Lisbon is the largest urban area in the EU and continues to grow with each passing year. The city houses the administration of Portugal and is, therefore, a hub for both residents of the city as well as international guests. It is estimated that over 20 million people fly in and out of Lisbon airport annually. That includes all business and personal travel, but there are also over 140,000 people who visit Lisbon each year as tourists.
When talking about the population and demographics of Lisbon it is important to consider the fact that the city limits are different from the outlying urban areas. Within the city of Lisbon, according to a 2010 census, there are 545,000 people, but when the outlying urban areas are considered, the population grows dramatically. It is estimated that in the areas surrounding Lisbon, there are 2,800,000 people.
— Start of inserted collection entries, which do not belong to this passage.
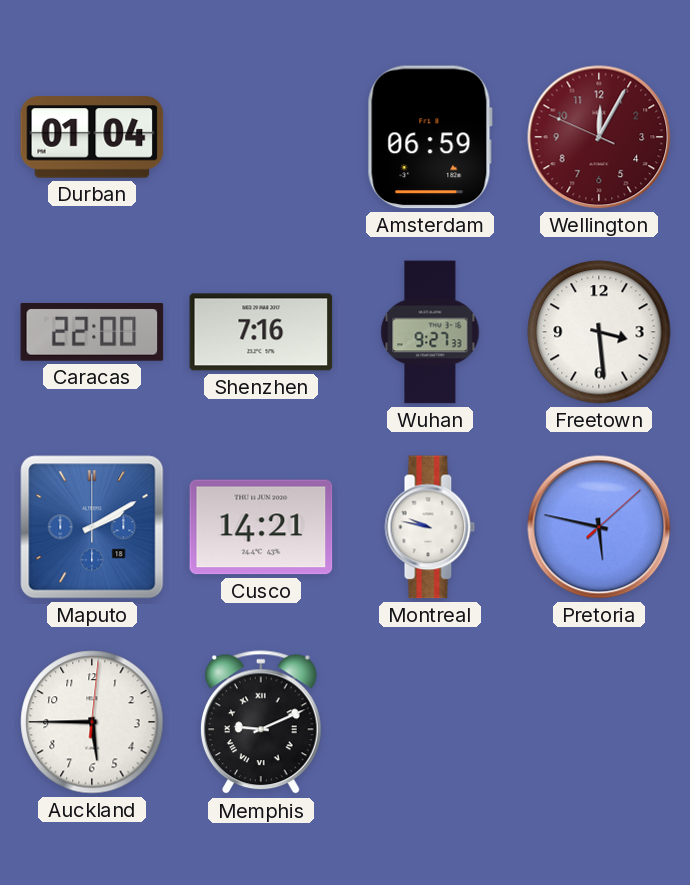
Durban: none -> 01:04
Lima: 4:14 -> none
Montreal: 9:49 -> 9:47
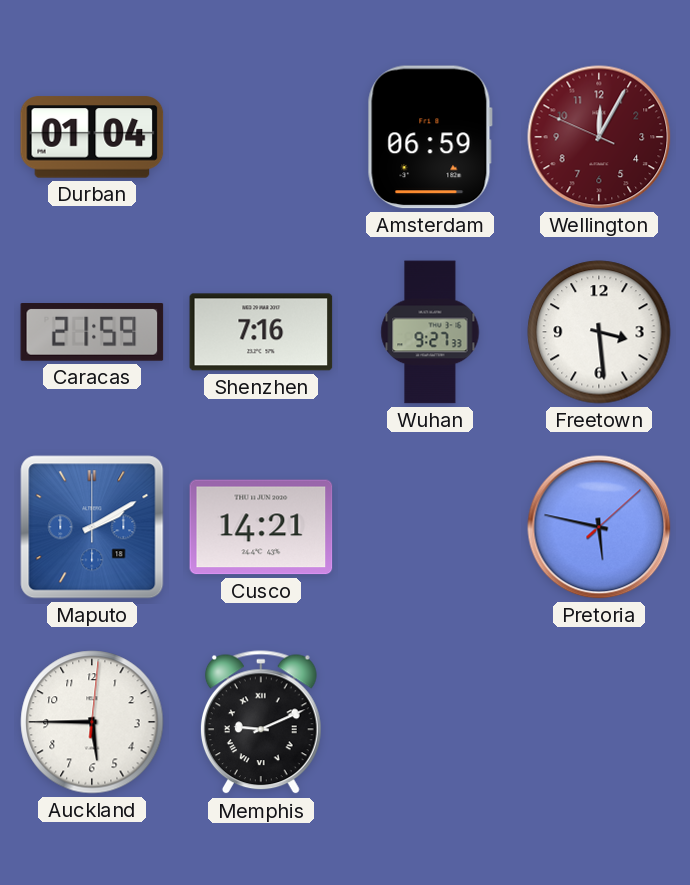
Caracas: 22:00 -> 21:59
Montreal: 9:47 -> none
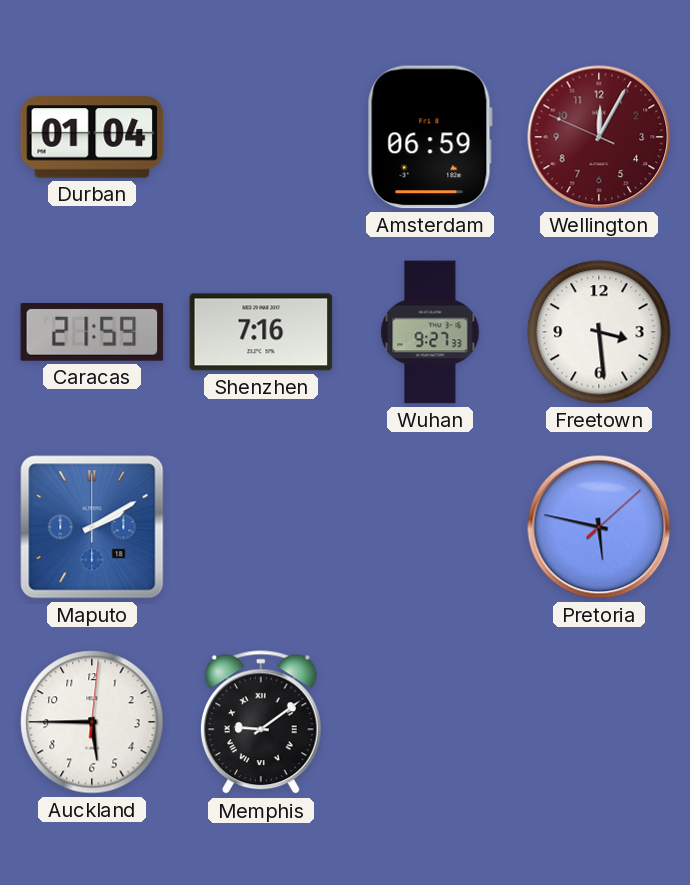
Cusco: 14:21 -> none
Memphis: 9:11 -> 9:09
Those living in Lisbon make up 5.164% of the total population of Portugal and, according to the most recent census, the rate of growth has decreased in recent years. This means that, if the population decreases at the same level as between 2001 and 2011 – that is, at -.35% – the estimated population would be 533,920.
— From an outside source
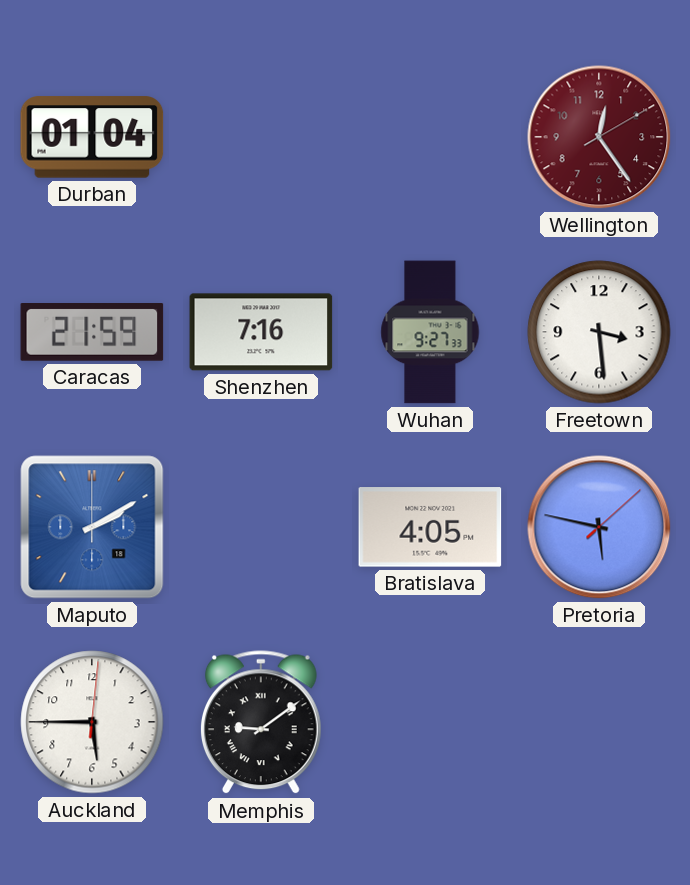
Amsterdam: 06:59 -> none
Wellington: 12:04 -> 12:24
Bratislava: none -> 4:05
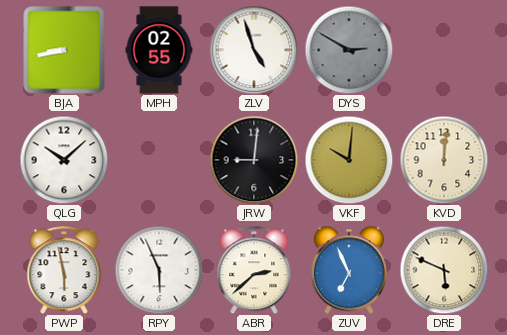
With a dominant Roman Catholic base, it is estimated that anywhere from 60% to 70% of the overall population identifies as Catholic. An interesting fact, however, is that even though the numbers are high for the Roman Catholic church, the number of actual attendees is relatively low. Only around 30% of all citizens of Lisbon regularly attend services.
Getting around the city of Lisbon is quite easy as there are many options for the traveler as well as the resident. Lisbon was once noted as being the land of trams, but only around one-sixth of the original tram lines are still in existence. The most popular way to get from one place to another is in the metro. The metro system was first used in 1959 but, due to growing demand, it was forced to double its efforts about 15 years ago. Metro lines run between 6:30 am until 1 am and are the fastest way to get around the city, as the traffic has increased drastically in recent years. Apart from the metro, the traveler has a choice between trains, boats, and ferries to get them where they want to go.
The education system in Lisbon is in line with the rest of Portugal. Children are not required to attend preschool from the ages of 3 to 5, but it does give them a good start on the education that lies ahead. The first four years of schooling in Lisbon is carried out by a single teacher. The second stage is for two years and covers all the basic education needed. The third and final stage of education consists of three years and involves vocational training. The choice to further one's education beyond this is optional.